Outcomes from the Next Gen STEM Café conversations
Our “Next Gen STEM” October series of Café meetups focussed on how we can all encourage more of the next gen – particularly girls and younger women- into STEM.
The STEM Women team collaborated with the Academy’s Education team to create two café experiences that combined research with practical take-aways about engaging with young people in meaningful ways. You can view the interviews in the recording below:
In Café 1, Science and STEM education researchers Coral Campbell and Linda Hobbs from Deakin University shared insights around ideas of identity and storylines from Girls Future - Our Future: The Invergowrie Foundation STEM Report 2020 Update before participants explored these ideas in our small group conversations.
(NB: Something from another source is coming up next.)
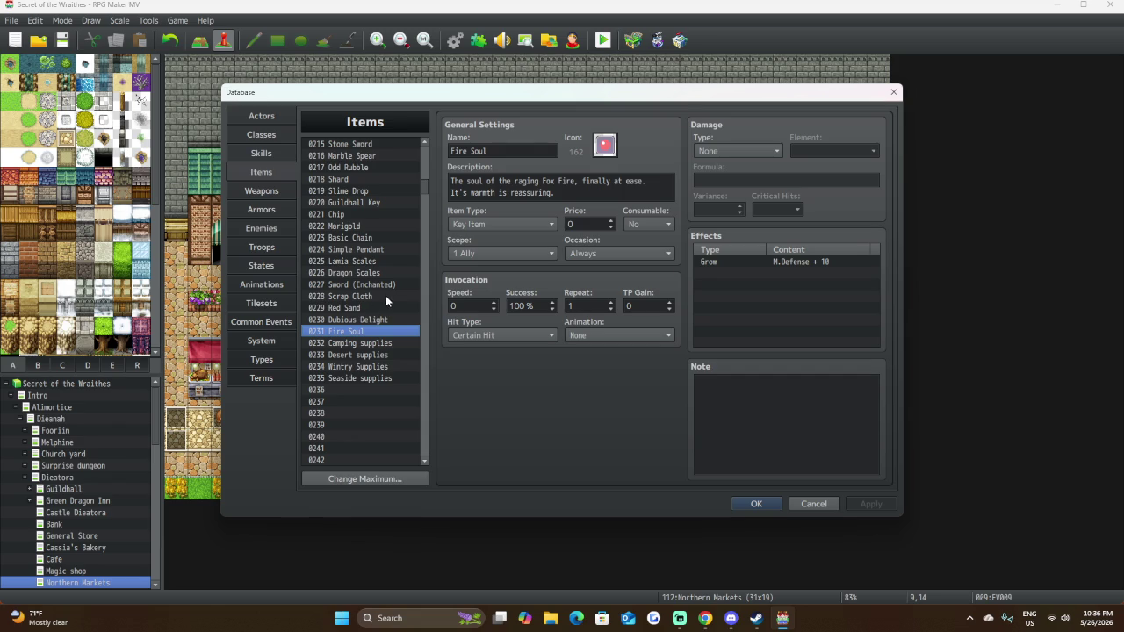
scroll(400, 330, "down", 2)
In Café 2, we discussed and experimented with tools and techniques for making engagement count with program director of the Wonder of Science (WoS) school initiative, Robyn Bull, University of Queensland (See also the WoS Annual Report 2020). Robyn shared her experience in supporting Young Science Ambassadors (Ph.D students from Queensland Universities) to engage with schools, and what we can all learn about communication, mentoring and role-modelling.
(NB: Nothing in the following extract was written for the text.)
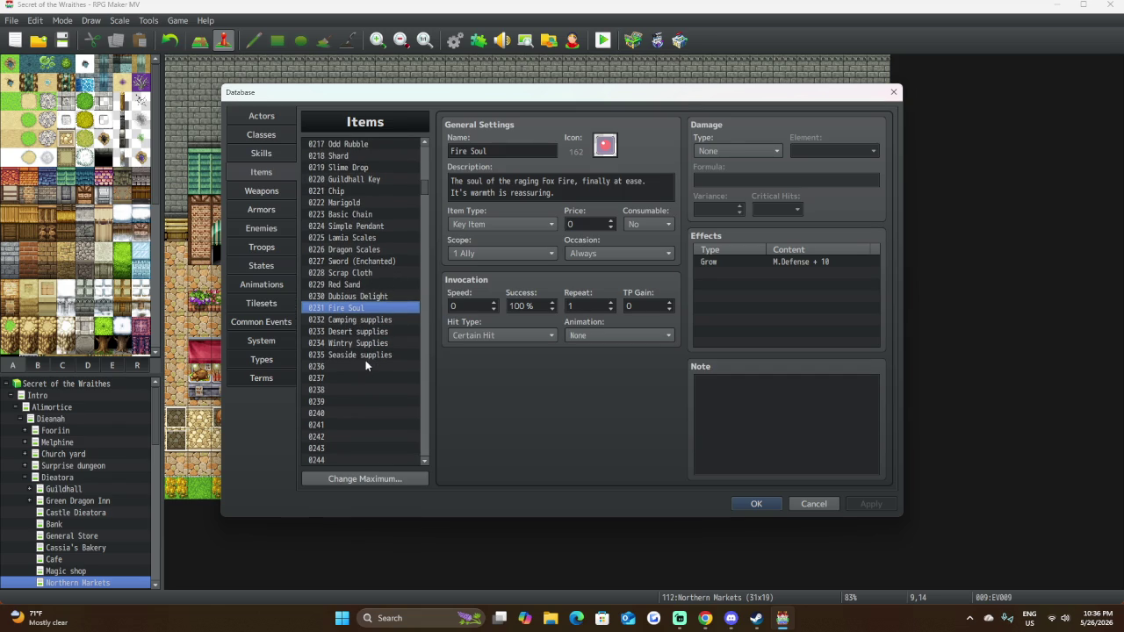
scroll(365, 366, "down", 20)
Ask your audience what they know about your field and what they are curious about
Use an object, photograph or prop to frame interactions and to elicit questions or discussion.
Summarise your work or research in terms that would be relatable to a nine-year-old. (Check out ways to adjust for audiences here)
Describe your work in terms of your disposition/s. What is it that makes you interested in STEM or particularly good at what you do? Ask student to identify these qualities or characteristics in themselves. The key idea being that a combination of content expertise and dispositions make it possible to succeed in STEM.
Describe your STEM journey or story to your audience. Was your pathway planned, obvious or more unexpected? Students take inspiration from the fact that adult role models may have achieved success in unexpected ways. This is also described in the career maps work of Amelia Travis of Avid Research.
Using these ideas, participants considered how they might distil their own journey or story for a student audience, how they have been influenced in their interests and related fields and what about their own identity and dispositions has played a significant part in their success.
They also considered how they might use focus objects relevant to their field to engage a student audience. One seasoned STEM professional suggests that “weird or gross objects” or stories are a proven way to capture the imagination of young children at the beginning of a talk.
Next Gen STEM Programs seeking STEM professionals
CSIRO STEM Professionals in Schools (National)
Wonder of Science (Queensland)
Further links and reading:
Professor Lisa Harvey Smith, Australia’s current STEM Ambassador at a recent address to the National Youth Science forum invited students to keep their minds open. Expressing when it comes to your future "fall in love with the subject, but leave yourself open and space for plans to change and evolve”.